Wanting the death of their 7-year-old to have meaning, a California couple donated her tumor to research, hoping to save other kids.
finding meaning in death: Dave and Kristine Wetzel, holding a photo of their daughter, McKenna, are surrounded by members of the McKenna Claire Foundation. McKenna died in July 2011, just six months after being diagnosed with a rare brain cancer. The foundation supports research that uses cells from her tumor.
HUNTINGTON BEACH, CALIF.
McKenna Wetzel, a playful girl who loved selling lemonade on the corner near her Huntington Beach home, was 7 when a tumor was discovered growing deep in her brain.
It’s still growing in a laboratory at Stanford — the last living part of a girl who died two summers ago, and the part that killed her.
“You could take that petri dish,” her mother, Kristine Wetzel, said, “I could slam it against the wall and I could kill those cells. But we couldn’t kill them while they were in her.”
Inoperable while McKenna was alive, the tumor is sustained in 2 million-cell batches in California, England, Australia and beyond by researchers who see it as one of the best hopes of finding a cure for the cancer.

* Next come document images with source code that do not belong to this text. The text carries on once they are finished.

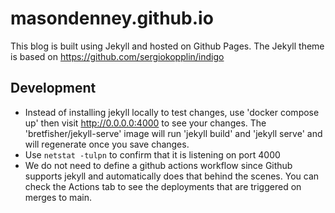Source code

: # masondenney.github.io
This blog is built using Jekyll and hosted on Github Pages. The Jekyll theme is based on <https://github.com/sergiokopplin/indigo>

## Development
- Instead of installing jekyll locally to test changes, use 'docker compose up' then visit <http://0.0.0.0:4000> to see your changes. The 'bretfisher/jekyll-serve' image will run 'jekyll build' and 'jekyll serve' and will regenerate once you save changes.
- Use `netstat -tulpn` to confirm that it is listening on port 4000
- We do not need to define a github actions workflow since Github supports jekyll and automatically does that behind the scenes. You can check the Actions tab to see the deployments that are triggered on merges to main.
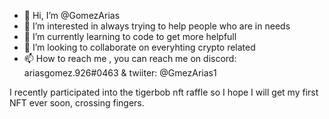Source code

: - 👋 Hi, I’m @GomezArias
- 👀 I’m interested in always trying to help people who are in needs
- 🌱 I’m currently learning to code to get more helpfull
- 💞️ I’m looking to collaborate on everyhting crypto related
- 📫 How to reach me , you can reach me on discord: ariasgomez.926#0463 & twiiter: @GmezArias1

I recently participated into the tigerbob nft raffle so I hope I will get my first NFT ever soon, crossing fingers.

<!---
GomezArias/GomezArias is a ✨ special ✨ repository because its `README.md` (this file) appears on your GitHub profile.
You can click the Preview link to take a look at your changes.
--->
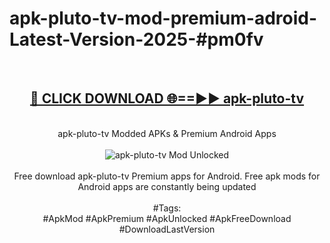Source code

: <h1>apk-pluto-tv-mod-premium-adroid-Latest-Version-2025-#pm0fv</h1>
<br>
<div align="center">
<h2><a href="https://app.mediaupload.pro/?title=apk-pluto-tv&ref=9" rel="nofollow">🔴 CLICK DOWNLOAD 🌐==►► apk-pluto-tv</a></h2>
<br>
apk-pluto-tv Modded APKs & Premium Android Apps
<br>
<br>
<a href="https://app.mediaupload.pro/?title=apk-pluto-tv&ref=9" rel="nofollow" data-target="animated-image.originalLink"><img src="https://github.com/user-attachments/assets/0f9c940e-d8b0-45ae-aac7-cd30a18b3e1c" alt="apk-pluto-tv Mod Unlocked" style="max-width: 100%; display: inline-block;" data-target="animated-image.originalImage"></a>
<br><br>
Free download apk-pluto-tv Premium apps for Android. Free apk mods for Android apps are constantly being updated
<br><br>
#Tags:
<br>
#ApkMod #ApkPremium #ApkUnlocked #ApkFreeDownload #DownloadLastVersion
</div>
<br>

Wetzel and her husband, Dave, created the McKenna Claire Foundation, which has raised nearly $500,000 to propagate donated tumor cells from their daughter and other children who have died. They hope the research they’re funding will save the next set of kids stricken with the cancer that killed McKenna.
“There’s so much you can’t control with this disease and there’s so much, especially at the end, that’s devastating and out of your control. You watch your child lose the ability to speak, to move, to see, to hear, to swallow, to breathe,” Kristine Wetzel said. “I wanted my daughter’s death to have a purpose.”
McKenna Claire Wetzel was told she had diffuse intrinsic pontine glioma, or DIPG, in January 2011. The rare cancer that weaves through a critical part of the brain is treatable in adults but considered a death sentence in children.
The family was buoyed by the promise of clinical trials, including one with Stanford researcher Dr. Michelle Monje, but none of the leads materialized.
The second-grader kept going to school at Eader Elementary. Classmates would stay inside with McKenna, who was struggling with her balance and needed help simply getting around, a family friend said. McKenna’s friends came to her house every Tuesday night, and nearly 1,000 people attended a block party that raised about $50,000 meant to help pay for treatment, her mother said.
The Wetzels wanted McKenna to have as normal a life as possible, so they told her and her sister, Jordan, that they were trying to make McKenna feel better, not save her from a deadly disease.
“But she knew,” Wetzel said. “She only cried one time that I know of. She was up in her room and I asked her, what’s wrong? She said, ‘You don’t want to know, Mommy.’ Then she wouldn’t talk about it.”
McKenna had begun to feel the effects of the tumor again, her mother said, after a couple of good months after radiation. Ultimately, their “last stand” against the cancer, as Wetzel put it, was to donate McKenna’s brain tissue.
McKenna died in July 2011, just six months after her diagnosis. A lab tech flew down from Stanford to pick up the tumor. Today, tumors from McKenna and five other children who died of DIPG are tended by Anitha Pannuswami, a laboratory manager at Monje’s lab at Stanford.
Monje’s lab is one of a few in the world that harvest DIPG cancer cells so they can be bombed with drugs or implanted into mice for further study. The lines of cell replicas are key because little is known about DIPG.